Gore died last week after he was hit by a car while picking up debris along Highway 22, according to officials.
The Horry County Police Department said it’s a loss that has been felt across the community, with many remembering Gore as a great man who was dedicated to his job and helping others.
HONORING LCPL. MELTON “FOX” GORE
People attended a public visitation Thursday night at North Myrtle Beach High School, to honor Gore’s life and legacy. The line could be seen wrapped around the school, as people waited for their opportunity to pay their respects to the family.
Members of the Patriot Guard Riders set-up flags around the high school, also standing guard outside the entrance to the school.
“Being a retired police officer it always saddens me when one of our own dies in the line of duty,” said Jim Gormley, ride captain for the organization. “To be able to be here and hold the flag and render on for his family and his department, it makes me proud.”
For those that knew Gore best, the visitation was about sharing warm memories of their loved one, who was known to many as Fox. They celebrated his commitment to serving Horry County both on and off the job, including his ability to whip up a hearty meal for people in his community.

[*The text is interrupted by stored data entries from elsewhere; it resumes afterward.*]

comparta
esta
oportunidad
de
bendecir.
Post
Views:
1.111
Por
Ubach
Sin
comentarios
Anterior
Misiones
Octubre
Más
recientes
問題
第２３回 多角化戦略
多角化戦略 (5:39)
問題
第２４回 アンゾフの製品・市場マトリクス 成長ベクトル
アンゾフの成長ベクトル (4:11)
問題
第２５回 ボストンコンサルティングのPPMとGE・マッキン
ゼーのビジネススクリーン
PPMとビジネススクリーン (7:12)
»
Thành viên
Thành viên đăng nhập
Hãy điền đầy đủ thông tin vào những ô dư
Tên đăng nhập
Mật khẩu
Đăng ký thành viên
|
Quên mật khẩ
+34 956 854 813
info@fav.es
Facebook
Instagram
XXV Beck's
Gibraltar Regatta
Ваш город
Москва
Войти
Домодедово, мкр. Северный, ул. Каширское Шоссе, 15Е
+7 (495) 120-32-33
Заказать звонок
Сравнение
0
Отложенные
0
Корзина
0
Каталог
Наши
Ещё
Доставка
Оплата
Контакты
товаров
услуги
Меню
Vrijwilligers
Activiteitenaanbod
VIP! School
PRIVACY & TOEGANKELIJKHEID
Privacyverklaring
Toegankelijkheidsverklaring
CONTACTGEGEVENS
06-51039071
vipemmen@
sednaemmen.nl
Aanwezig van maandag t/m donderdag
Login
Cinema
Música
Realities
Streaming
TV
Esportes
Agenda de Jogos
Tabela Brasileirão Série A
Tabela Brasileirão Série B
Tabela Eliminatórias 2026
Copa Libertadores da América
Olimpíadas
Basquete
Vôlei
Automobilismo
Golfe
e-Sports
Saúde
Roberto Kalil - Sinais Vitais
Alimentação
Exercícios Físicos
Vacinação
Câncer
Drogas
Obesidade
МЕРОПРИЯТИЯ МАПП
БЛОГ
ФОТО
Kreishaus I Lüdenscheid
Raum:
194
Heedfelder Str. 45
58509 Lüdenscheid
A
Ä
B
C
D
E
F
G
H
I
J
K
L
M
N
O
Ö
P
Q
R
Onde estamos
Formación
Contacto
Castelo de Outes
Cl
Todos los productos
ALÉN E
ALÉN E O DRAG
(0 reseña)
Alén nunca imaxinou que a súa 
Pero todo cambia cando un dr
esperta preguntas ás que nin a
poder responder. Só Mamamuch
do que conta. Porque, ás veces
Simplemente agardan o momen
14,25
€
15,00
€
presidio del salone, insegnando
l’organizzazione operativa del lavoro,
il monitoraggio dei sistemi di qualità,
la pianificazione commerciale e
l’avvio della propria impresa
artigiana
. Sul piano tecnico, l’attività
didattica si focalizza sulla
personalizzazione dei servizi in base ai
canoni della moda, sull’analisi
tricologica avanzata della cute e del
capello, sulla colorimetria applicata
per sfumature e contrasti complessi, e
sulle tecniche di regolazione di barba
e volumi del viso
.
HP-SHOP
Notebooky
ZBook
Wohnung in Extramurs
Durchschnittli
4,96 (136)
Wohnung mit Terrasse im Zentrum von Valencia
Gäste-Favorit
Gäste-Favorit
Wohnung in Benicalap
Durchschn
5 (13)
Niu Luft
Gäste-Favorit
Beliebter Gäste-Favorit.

“Oh honey, anywhere he would go and cook, it would be just like this right here, like a family reunion, best cook in the world,” said Gore’s cousin Pamela Vereen. “If they heard Fox was going to be there baby, you can best believe everybody was there.”
“Some of the best food I ever had was at the hands of Fox,” said Horry County Police Chief Joe Hill. “I asked him one time when he was cooking for us at the hurricane, I was like, ‘What have you put on this chicken to make it taste so good?’ And basically, it was salt and pepper and a lot of love. I remember glancing over and watching him and he just had that satisfied look on his face because he was about serving others.”
“He was just taken away too early,” Vereen said. “But he will be remembered. Nobody can ever forget him because of the way he died, that’s a prime example. He was there clearing the debris from the road so no one would get hurt. That’s a prime example.”
A memorial service will be held for Gore at 11 a.m. Wednesday at 11 a.m. at the Myrtle Beach Convention Center.